In the beginning of the tale, the ambitious emperor battles against rival rulers. His defeated enemies are forced to build his great wall, then are buried beneath it. But there’s one enemy he can’t vanquish by brute strength: death. For that he turns to a sorceress who knows where to find the secret to immortality. They have a falling out, and she casts a curse on him and his army, turning them to terra cotta in an ingenious sequence of scenes. Clay pours down cheeks like tears, bodies become boiling mudpots, and muddy figures burst into flames that fire them as thoroughly as a kiln. So in this weird murky way, the soldiers are “mummified” by mud.
Fast forward a couple of millennia. Rick O’Connell and his wife, Evelyn, the central characters in the first two mummy films, are living in a grand British estate, bored to befuddlement in retirement. The Foreign Office comes to their rescue, sending them to China to return the Eye of Shangri-La, a huge ancient diamond smuggled into the UK several years before. Arriving in Shanghai, the couple visit Evelyn’s brother, Jonathan, who owns a King-Tut’s-tomb nightclub—where Anubis guards the stairwell and other bits of Egyptomania make brief appearances. The year is 1947, neatly avoiding the rise of chairman Mao and any parallels between ancient and modern empire-building.
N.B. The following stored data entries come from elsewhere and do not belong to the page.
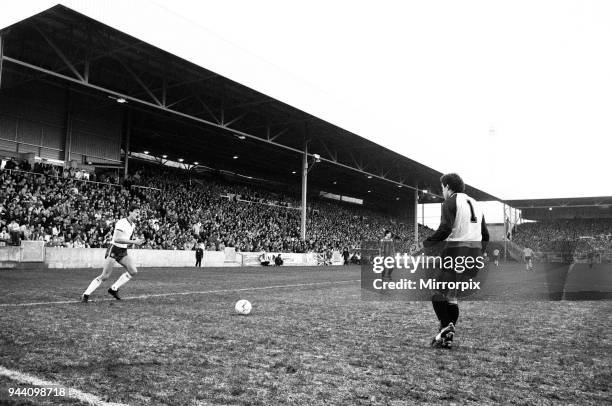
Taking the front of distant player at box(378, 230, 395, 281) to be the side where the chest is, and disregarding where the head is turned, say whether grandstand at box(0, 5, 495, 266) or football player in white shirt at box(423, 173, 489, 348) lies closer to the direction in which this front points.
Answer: the football player in white shirt

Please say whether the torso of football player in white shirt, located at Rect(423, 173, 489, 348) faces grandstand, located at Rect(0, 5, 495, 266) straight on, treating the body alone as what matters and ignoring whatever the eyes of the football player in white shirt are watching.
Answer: yes

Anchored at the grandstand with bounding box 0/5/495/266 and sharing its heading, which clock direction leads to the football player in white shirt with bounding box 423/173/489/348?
The football player in white shirt is roughly at 1 o'clock from the grandstand.

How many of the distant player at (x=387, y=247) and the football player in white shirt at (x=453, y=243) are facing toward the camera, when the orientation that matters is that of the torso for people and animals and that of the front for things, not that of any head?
1

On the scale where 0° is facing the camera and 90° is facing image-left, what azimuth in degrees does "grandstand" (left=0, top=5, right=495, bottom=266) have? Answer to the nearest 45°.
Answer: approximately 315°

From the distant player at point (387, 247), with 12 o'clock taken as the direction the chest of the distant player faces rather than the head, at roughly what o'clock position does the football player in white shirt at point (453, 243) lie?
The football player in white shirt is roughly at 12 o'clock from the distant player.

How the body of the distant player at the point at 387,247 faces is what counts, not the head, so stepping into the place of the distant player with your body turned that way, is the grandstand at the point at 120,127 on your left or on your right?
on your right

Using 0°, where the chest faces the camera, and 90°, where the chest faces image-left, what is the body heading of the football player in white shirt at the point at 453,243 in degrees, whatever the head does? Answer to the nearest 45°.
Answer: approximately 135°

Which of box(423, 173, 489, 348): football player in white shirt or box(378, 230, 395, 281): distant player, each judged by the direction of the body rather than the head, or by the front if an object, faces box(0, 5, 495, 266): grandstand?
the football player in white shirt

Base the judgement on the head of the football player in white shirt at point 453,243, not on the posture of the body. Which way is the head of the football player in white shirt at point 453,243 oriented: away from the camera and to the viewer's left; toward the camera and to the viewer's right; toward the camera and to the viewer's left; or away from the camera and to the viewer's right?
away from the camera and to the viewer's left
Meanwhile, the O’Connell’s son, Alex, has discovered the tomb of the emperor, and has opened it with a blast of dynamite. Inside stand the legions of armed warriors, along with horses and chariots, in long, precise rows—a scene that impressively conjures up the real-life emperor’s eternal army. The emperor is there, too, in an ornately carved stone sarcophagus. Inevitably, an evil Chinese general sets out to revive the emperor. It’s a very bad idea. If the curse on the emperor is ever lifted, he will rise to enslave all mankind. The key to the emperor’s revival? Why, the Eye of Shangri-La!
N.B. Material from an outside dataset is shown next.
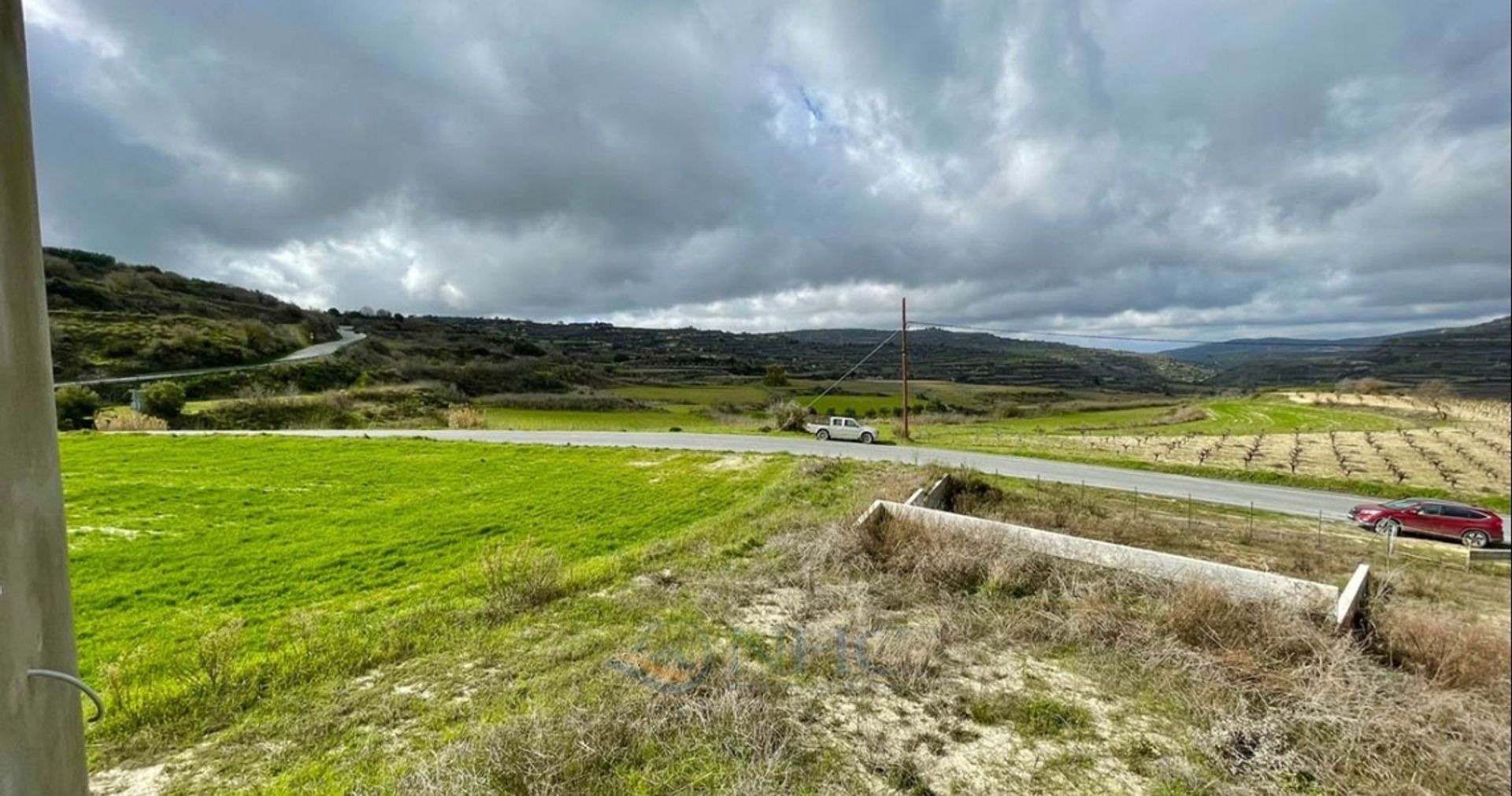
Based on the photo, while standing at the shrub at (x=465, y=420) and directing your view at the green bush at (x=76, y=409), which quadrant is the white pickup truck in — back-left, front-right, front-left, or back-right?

The emperor comes back to life, of course, bursting out of his terra cotta casing with his eyes ablaze. Fights and chase scenes ensue, with the O’Connells and their friends allied against the emperor-demon from the great beyond. (In one nifty scramble down a Shanghai street, the Ben-Hur axle attachment on the emperor’s chariot rips a jagged hole along the entire side of a parked Rolls Royce.) The emperor is now a shape shifter, taking the guise of a three-headed dragon in one scene—hence the title of the movie. He finally snatches the magical Eye from the O’Connells and succeeds in reanimating his warriors. On a dusty plain they rise from great rectangular pits and begin to march in vast regiments with spears at the ready, crossbows cocked. Cecil B. DeMille couldn’t have staged it better. The evil multitudes are heading into battle against an assortment of good guys: the O’Connells and their friends, the sorceress and her daughter, and the emperor’s once vanquished enemies—who now spring from their graves at the foot of the Great Wall looking much more like mummies than the emperor or his minions. If the emperor’s troops succeed in crossing the wall, it’s curtains for the civilized world.
Can’t guess who wins? You’ll have to see the movie. And stay long enough to see the subtitle in the final scene—it’s a clue to the location of The Mummy, take 4. But the filmmaker should be wary. Plans for a sequel could fall victim to the curse of a bad opening weekend at the box office.